The message told Lopez to check out his friend’s videos on Instagram. In the clips, his friend seemed to be bragging about making a lot of money in an investment deal. After chatting back and forth with the friend, Lopez found himself the victim of a phishing scam that resulted in his account being taken over by a hacker.

Making matters worse, the hacker threatened to release compromising videos that Lopez sent to his romantic partner via Instagram DMs if he failed to pay a $5,000 fee.

Lopez was able to reach Instagram support, but the people he wrote to said they couldn’t confirm his identity, leaving him helpless as the hacker ran roughshod over his account. He was finally able to get the situation fixed by a friend at the company, but plenty of damage had been done.

“I lost a lot of followers and that does affect my work,” Lopez said, noting that companies monitor accounts when they’re considering product sponsorship deals. “The more followers you have, the more you get paid.”

But the bigger problem for him going forward is that his inside source was laid off in November, meaning next time he may not be so lucky.

Lopez’s only other option is get help through the verification subscription. However, some influencers say Facebook has had such poor customer service that there’s no reason to pay for it.

Karlova said her Instagram account is still plagued by scammers who are eating into her income, causing continued stress in her personal and professional life. With all of the turmoil taking place inside Meta and the company’s focus on cost cuts, it’s hard to have confidence that management will get this right, she said.

More recently, Karlova said Instagram flagged five of her posts that the company’s content-moderating algorithms deemed sexual in nature, leading to a dip in her following. She said it was “a big deal because they flagged partnership posts that I created for brands, which could make brands not want to work with me and impact my earning potential.”

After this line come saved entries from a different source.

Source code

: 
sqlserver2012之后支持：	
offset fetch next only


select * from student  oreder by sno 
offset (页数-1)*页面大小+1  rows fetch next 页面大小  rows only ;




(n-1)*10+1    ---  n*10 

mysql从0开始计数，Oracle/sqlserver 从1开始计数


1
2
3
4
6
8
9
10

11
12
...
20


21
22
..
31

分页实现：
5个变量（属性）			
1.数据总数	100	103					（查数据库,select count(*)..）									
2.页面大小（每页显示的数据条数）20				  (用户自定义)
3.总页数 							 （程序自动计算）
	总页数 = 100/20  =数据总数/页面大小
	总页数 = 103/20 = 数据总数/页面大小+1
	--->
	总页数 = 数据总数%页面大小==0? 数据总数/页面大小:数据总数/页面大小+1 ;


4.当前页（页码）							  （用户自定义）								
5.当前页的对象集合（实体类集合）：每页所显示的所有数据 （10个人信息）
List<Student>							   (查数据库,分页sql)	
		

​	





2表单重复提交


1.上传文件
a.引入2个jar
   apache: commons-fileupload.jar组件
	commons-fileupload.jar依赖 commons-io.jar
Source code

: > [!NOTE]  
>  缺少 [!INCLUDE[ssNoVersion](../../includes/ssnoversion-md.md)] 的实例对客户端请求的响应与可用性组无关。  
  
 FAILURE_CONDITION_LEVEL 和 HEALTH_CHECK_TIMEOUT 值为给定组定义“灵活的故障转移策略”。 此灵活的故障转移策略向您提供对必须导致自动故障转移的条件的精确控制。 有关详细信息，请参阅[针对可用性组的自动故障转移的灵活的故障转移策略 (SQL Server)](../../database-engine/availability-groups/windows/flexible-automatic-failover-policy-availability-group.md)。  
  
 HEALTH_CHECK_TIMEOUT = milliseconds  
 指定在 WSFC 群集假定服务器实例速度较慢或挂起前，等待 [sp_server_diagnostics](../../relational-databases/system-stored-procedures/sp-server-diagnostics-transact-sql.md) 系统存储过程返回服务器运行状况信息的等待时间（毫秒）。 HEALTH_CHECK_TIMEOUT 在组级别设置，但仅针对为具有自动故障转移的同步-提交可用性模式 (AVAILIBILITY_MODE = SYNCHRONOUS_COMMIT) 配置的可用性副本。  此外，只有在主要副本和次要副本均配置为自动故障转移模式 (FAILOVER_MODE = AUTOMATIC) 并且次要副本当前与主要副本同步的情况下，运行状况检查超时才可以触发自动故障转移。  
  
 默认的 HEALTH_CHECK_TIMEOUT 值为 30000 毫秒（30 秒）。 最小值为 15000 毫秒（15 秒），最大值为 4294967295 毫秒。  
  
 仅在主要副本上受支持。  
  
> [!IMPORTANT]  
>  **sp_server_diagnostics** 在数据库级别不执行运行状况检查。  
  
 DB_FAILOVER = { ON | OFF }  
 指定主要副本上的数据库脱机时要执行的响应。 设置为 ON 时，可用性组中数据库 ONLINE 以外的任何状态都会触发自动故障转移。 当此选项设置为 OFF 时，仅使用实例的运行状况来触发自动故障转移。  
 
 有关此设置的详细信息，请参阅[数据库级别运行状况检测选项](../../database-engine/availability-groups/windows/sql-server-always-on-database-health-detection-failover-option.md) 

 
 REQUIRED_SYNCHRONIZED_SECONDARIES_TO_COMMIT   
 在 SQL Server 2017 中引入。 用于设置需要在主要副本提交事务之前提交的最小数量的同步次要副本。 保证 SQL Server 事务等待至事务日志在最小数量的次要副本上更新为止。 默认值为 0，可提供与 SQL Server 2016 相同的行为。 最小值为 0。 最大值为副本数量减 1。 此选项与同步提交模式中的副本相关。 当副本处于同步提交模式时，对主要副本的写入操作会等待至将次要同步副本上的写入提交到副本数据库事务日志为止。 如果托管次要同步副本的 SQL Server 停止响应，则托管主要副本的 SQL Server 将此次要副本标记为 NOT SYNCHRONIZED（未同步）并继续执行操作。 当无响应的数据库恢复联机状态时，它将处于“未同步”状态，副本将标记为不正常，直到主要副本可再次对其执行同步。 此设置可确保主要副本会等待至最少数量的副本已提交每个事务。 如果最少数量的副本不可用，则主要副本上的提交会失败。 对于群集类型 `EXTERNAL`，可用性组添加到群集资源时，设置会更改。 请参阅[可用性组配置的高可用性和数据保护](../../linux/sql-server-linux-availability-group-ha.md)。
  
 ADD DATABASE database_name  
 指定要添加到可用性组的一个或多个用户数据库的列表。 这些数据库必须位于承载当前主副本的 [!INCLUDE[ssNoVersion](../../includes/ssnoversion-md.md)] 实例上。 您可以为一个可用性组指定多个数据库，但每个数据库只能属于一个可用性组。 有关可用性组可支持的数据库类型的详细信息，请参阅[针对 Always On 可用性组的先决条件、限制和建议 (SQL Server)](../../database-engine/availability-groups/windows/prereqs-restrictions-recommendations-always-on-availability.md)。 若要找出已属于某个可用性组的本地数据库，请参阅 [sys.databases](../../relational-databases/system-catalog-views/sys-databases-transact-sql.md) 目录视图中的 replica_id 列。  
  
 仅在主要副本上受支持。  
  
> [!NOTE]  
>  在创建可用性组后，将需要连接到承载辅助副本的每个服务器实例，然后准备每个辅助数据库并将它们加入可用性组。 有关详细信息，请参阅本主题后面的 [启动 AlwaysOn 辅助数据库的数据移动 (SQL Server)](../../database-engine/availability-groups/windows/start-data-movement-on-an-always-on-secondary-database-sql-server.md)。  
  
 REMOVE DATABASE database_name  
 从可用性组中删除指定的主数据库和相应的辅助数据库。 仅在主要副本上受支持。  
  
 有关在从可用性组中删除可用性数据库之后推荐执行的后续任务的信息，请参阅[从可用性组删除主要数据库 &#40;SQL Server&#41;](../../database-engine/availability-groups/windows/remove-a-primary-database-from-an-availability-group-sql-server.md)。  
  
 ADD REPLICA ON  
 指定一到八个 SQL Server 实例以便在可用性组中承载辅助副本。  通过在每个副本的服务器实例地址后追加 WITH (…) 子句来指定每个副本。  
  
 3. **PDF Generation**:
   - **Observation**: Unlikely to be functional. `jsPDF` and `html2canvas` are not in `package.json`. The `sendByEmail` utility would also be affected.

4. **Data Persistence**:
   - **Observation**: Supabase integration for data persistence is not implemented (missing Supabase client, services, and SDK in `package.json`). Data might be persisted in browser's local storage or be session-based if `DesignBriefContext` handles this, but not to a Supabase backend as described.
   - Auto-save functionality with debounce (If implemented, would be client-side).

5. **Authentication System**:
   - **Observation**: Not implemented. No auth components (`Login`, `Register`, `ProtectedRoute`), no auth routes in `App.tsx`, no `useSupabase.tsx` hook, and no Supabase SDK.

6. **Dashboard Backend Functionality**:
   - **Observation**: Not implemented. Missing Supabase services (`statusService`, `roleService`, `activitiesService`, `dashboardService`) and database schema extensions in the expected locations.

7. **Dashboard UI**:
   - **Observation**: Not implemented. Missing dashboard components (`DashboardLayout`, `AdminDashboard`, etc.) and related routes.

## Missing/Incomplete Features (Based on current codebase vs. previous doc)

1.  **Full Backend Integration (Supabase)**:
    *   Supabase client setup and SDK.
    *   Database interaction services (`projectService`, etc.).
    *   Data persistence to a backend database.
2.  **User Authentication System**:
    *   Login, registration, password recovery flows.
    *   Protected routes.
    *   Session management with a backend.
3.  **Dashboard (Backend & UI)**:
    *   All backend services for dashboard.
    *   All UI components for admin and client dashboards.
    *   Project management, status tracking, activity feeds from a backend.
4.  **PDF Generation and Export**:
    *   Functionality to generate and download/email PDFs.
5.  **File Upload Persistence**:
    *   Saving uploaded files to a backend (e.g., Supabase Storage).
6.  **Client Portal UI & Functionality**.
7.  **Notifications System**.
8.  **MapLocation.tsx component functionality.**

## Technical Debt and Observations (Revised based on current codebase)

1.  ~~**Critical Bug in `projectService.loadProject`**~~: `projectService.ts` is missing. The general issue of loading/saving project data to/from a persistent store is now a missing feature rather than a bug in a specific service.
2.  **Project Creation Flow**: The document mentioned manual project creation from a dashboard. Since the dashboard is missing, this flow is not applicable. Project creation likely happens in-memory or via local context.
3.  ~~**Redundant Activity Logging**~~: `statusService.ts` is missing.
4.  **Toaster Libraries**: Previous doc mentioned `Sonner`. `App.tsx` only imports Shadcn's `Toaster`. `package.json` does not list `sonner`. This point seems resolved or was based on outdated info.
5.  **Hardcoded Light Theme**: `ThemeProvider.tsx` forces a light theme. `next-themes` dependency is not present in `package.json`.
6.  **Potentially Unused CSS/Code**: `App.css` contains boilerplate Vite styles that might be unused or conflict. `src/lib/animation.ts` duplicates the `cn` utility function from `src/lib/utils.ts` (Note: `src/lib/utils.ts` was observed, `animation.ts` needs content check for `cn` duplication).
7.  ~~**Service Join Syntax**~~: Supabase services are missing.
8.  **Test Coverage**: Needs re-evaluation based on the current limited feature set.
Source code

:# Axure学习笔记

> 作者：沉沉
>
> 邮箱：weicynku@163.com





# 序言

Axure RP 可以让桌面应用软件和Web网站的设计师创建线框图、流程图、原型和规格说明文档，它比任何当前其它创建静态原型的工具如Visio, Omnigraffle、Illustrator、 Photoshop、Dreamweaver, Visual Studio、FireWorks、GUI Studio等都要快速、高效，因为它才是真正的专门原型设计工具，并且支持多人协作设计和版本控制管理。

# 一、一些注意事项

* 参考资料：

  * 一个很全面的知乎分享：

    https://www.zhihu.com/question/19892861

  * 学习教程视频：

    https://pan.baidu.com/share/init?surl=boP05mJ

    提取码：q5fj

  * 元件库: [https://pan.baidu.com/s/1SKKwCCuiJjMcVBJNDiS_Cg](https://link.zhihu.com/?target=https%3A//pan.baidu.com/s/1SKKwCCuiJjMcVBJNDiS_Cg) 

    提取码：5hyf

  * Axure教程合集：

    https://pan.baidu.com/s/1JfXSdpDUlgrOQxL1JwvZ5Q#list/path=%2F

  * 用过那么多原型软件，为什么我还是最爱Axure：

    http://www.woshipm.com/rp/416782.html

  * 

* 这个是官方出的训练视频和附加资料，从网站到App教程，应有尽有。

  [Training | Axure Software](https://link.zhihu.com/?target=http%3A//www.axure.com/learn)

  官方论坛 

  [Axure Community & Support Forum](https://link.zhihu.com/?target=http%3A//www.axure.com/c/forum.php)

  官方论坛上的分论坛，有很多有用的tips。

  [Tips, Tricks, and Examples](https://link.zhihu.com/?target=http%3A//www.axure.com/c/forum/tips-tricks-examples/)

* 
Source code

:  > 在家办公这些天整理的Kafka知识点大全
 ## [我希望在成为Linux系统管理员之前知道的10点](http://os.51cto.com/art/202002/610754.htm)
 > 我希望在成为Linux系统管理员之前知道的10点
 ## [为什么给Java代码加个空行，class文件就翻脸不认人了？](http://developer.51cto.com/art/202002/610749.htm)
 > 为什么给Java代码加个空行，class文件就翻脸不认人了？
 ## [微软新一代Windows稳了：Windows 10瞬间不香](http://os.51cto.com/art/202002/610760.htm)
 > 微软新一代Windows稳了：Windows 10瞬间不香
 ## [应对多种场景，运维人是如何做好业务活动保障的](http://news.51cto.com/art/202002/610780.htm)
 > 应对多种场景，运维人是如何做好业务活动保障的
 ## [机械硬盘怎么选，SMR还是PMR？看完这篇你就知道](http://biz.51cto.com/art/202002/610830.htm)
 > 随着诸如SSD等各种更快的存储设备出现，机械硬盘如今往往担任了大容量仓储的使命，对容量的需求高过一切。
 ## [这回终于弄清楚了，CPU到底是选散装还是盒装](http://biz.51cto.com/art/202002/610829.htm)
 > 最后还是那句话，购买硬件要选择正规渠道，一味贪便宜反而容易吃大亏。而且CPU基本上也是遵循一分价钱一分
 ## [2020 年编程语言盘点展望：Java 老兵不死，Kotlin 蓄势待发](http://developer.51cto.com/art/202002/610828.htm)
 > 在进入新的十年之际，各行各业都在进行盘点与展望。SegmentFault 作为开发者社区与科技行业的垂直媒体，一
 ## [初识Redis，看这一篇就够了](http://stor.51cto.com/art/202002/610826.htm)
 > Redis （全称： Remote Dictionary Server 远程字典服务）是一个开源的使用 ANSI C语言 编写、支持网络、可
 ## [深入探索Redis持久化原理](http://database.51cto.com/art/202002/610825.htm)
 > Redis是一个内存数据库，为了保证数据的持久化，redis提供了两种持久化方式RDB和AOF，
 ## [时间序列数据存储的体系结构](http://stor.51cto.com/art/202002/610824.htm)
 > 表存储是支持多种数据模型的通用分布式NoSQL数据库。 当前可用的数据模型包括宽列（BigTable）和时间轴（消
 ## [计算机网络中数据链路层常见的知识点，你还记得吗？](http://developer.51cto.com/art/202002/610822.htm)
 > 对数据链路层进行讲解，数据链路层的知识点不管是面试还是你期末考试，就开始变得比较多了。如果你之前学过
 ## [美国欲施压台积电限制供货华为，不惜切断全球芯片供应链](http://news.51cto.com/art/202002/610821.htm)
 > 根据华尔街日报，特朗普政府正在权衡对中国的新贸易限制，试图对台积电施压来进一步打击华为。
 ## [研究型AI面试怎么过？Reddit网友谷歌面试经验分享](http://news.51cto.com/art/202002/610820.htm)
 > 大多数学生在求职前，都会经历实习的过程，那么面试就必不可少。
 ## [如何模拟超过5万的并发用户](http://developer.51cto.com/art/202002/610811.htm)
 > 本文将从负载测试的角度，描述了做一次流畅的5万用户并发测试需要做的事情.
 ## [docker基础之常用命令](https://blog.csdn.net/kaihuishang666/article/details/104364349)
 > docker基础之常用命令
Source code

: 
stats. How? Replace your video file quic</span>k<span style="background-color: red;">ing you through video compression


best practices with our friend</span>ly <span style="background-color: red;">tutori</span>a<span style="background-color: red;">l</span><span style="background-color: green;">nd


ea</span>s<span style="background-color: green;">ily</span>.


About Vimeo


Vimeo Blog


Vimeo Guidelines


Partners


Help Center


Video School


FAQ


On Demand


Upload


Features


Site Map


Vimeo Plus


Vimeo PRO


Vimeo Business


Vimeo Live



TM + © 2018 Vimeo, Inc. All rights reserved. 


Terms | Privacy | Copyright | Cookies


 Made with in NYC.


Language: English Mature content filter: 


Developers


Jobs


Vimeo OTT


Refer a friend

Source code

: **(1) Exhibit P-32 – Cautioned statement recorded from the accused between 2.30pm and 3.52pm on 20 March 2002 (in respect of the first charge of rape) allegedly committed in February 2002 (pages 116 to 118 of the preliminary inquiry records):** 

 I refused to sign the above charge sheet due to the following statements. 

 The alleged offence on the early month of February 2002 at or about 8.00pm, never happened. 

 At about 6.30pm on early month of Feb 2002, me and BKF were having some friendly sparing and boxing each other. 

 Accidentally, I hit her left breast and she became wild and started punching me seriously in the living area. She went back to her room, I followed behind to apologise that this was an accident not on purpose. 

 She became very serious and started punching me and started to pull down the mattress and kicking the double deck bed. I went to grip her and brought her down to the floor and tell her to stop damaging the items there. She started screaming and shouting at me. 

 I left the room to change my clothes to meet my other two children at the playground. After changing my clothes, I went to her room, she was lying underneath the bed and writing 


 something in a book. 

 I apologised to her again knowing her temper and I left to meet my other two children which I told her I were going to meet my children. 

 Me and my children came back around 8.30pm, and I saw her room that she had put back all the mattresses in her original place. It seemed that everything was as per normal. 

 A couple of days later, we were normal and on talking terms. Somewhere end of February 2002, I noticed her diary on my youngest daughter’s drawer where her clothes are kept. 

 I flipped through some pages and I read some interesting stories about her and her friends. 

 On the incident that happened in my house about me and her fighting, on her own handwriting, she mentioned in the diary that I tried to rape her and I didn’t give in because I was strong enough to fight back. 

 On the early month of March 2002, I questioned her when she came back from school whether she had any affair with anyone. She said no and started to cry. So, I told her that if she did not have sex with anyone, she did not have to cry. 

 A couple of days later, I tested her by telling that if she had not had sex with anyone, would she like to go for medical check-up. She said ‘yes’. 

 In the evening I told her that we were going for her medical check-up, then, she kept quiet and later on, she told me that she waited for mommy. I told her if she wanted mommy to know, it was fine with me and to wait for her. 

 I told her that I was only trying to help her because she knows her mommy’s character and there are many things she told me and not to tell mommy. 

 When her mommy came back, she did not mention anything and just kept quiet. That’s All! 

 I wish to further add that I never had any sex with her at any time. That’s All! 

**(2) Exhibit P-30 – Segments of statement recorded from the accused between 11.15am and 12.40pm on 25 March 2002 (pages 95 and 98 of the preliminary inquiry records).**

Karlova was finally able to contest the decision but not before her account suffered days of poor statistics.

“I’m just at a loss with the amount of issues with their algorithm and the fact that there’s no one to even speak to about this,” she said.

After all the problems she’s experienced, Karlova questions whether Meta will be able to provide better customer service. It seems less likely now that even fewer people are tasked with addressing support issues.

“I don’t know that they have the bandwidth or the people to do this,” Karlova said. “I just don’t see the implementation of it. I just don’t get how it would happen.”